Half a year working sure sounds like a long time for this post-grad, but it’s really not in the grand scheme of a career, is it? A number of changes happen around the six month mark.
My thoughts toward this consulting job have gradually evolved in this time, and can safely say the adjustment process is at work and I’ve felt much more positive lately.
- Nothing about the job changes, but your attitude does. Used to way guilty of outwardly smiling and nodding but mentally complaining all the way through. Now I try to complain less to myself, because even if it's internal, it drags you down. This makes a world of difference.
- It takes a while to warm up to people and to feel valued as part of a group and it’s no different at work than in social settings. Getting to understand people’s work styles and what they respond to is nearly just as important as getting normed into the actual work.

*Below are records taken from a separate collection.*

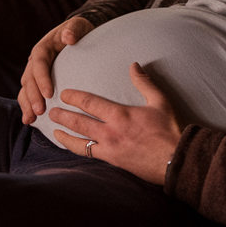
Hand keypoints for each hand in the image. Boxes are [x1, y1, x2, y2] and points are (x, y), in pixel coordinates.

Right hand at [18, 16, 94, 122]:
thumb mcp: (78, 26)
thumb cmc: (78, 32)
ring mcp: (34, 73)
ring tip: (30, 120)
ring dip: (26, 105)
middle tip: (40, 111)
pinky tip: (29, 121)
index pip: (39, 64)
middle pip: (29, 79)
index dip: (42, 79)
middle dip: (33, 96)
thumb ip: (74, 30)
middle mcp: (34, 61)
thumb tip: (68, 37)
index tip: (49, 94)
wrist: (75, 35)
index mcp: (42, 48)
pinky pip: (29, 95)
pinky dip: (27, 107)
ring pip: (25, 89)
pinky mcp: (37, 82)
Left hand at [49, 63, 180, 184]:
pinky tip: (73, 147)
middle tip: (50, 111)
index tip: (64, 94)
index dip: (74, 97)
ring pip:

- The ego gets better at taking hits. Sure, it sounds pretentious but it's so important. I was no good at taking criticism in general and even less so at work starting off. Starting from the bottom was humbling.
- Your body gets more used to the physical routine. Weekday nights are no longer for late night chats going into 1-2am and waking up early gets easier. The hanger is also more controlled - used to be ravenous way before lunch rolled around, out of a snacking lifestyle habit #corporatelife #nofreefood
- The actual work makes more sense. When it comes to different analyses and such, you at least know where to start looking for data and what approach to take. You’re more comfortable knowing who and when to ask for help. The big picture perspective is also clearer, which helps a lot.
To borrow Tony’s framework:
(1) Apply effort to increase the rate of learning, which compounds to a huge dividend over a lifetime. It is an asset which maintains a high level of return on investment year after year. Not learning is like holding cash, which loses value over time due to inflation.
Check, most of the time. Certainly learning new skills and methods of analysis. The nagging question is whether this learning is directionally aligned with where I want to end up. Unclear how soon this becomes crucial. I.e. Not as important in your first year of work vs. would be a mistake to learn skills for a role you don't want to take on if your're 10 years into your career.
(2) Being uncomfortable with what I am doing. If I am comfortable, then I am probably not taking any risk. No risk = no reward.
Check. There remains territory I just don't feel particularly well versed in and when I'm asked to delve into it or speak on it, I get nervous. Taking this as a good sign of being uncomfortable.
(3) Being a generalist over a specialist. Instead of specializing, I prefer a being a generalist with a broad set of skills and knowledge.
Check. It's consulting, so can't ask for more of a generalist training than this.
Above all, something I'd like to work on is being intentional with every day, even as a very junior person. That and being patient while staying proactive.